Cuando Quevedo publicó este opúsculo en 1635 contaba ya con precedentes en los humanistas (Lorenzo Valla, Erasmo y Montaigne, Fray Luis de León o López Pinciano entre nosotros) que ya en el siglo XVI buscaban puntos de contacto entre el epicureísmo y el estoicismo y reinterpretaban desde una óptica cristiana la doctrina de Epicuro. Sumándose a esa línea, escribe Quevedo: Errores tuvo Epicuro como gentil, no como bestia; aquéllos le condenan los católicos, éstos le achacaron los envidiosos
Su contacto con la obra de Epicuro tuvo lugar a partir de la lectura de Séneca, que lo presentó como un estoico y lo convirtió en una referencia constante en sus obras.

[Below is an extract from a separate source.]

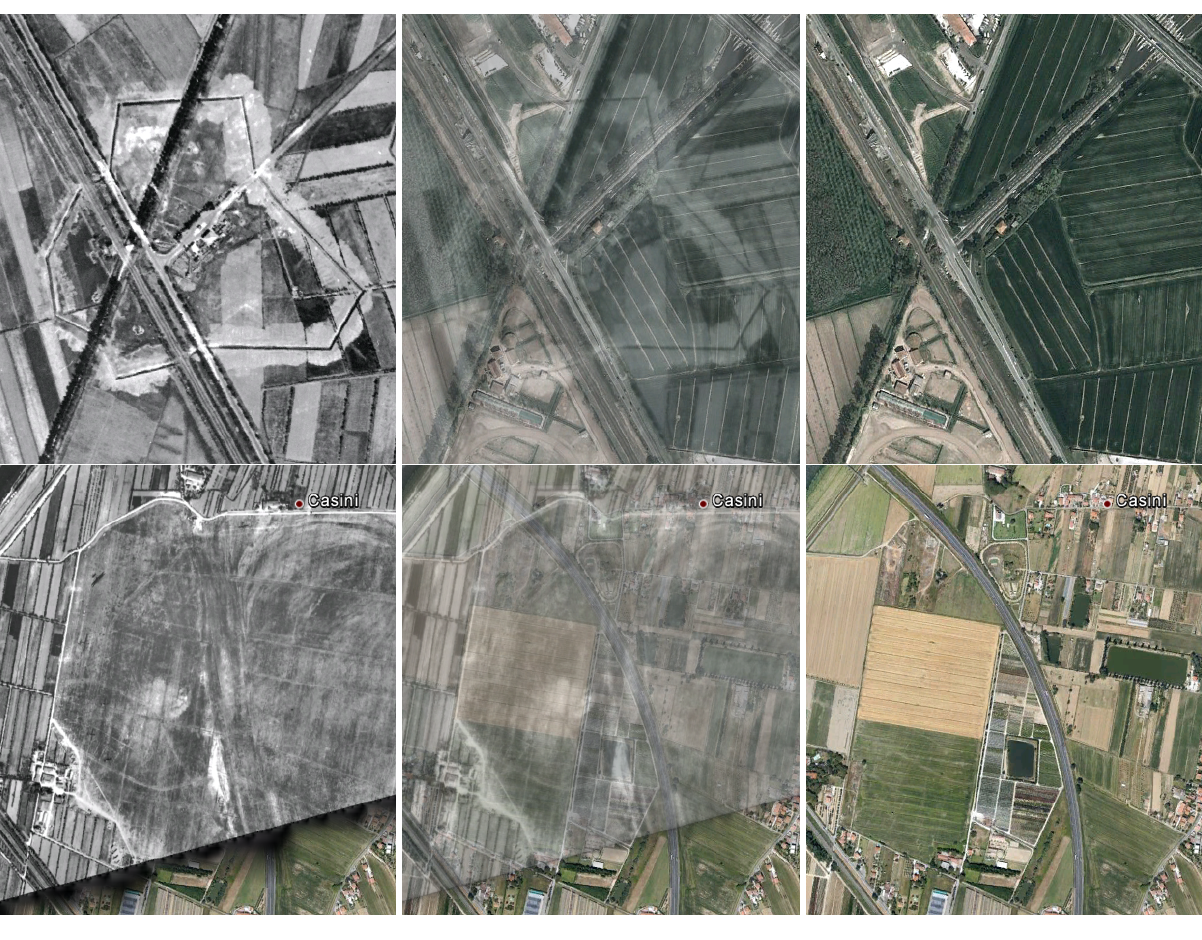
Figure 19. Two examples of historical evidences of World War II compared to recent imagery: a German fortification ( top ) and an airfield ( bottom ), where a Messerschmitt 323 Gigant airplane can be spotted in the upper-left corner ( c (cid:13) MiBAC-ICCD, Aerofototeca Nazionale, fondo RAF. c (cid:13) 2010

Y si a primera vista puede sorprender que un neoestoico como Quevedo haga esta apología de Epicuro, lo cierto es que con esos antecedentes clásicos y renacentistas se entiende mejor su actitud integradora del epicureísmo en la construcción de una ética de la virtud que proyectó también en sus poemas morales y en su poesía metafísica, en los que defendió los sencillos placeres compatibles con el estoicismo de una vida modesta. Y es que la serenidad y la templanza son dos aspiraciones compartidas por ambas tendencias en el ejercicio de la virtud:
Y toma uno de los Ensayos de Montaigne, De la crueldad, no sólo como antecedente y apoyo, sino como argumento de autoridad:
Severo el señor de Montaña, juzga que en lo verdadero, rígido y robusto no cede la doctrina de Epicuro a la estoica. No dice que la excede, no porque no es verdad, sino porque no era fácil de creerse, y después por hallarle ya común proverbio y único de los vicios, los doctos y los santos le advirtieron por escándalo.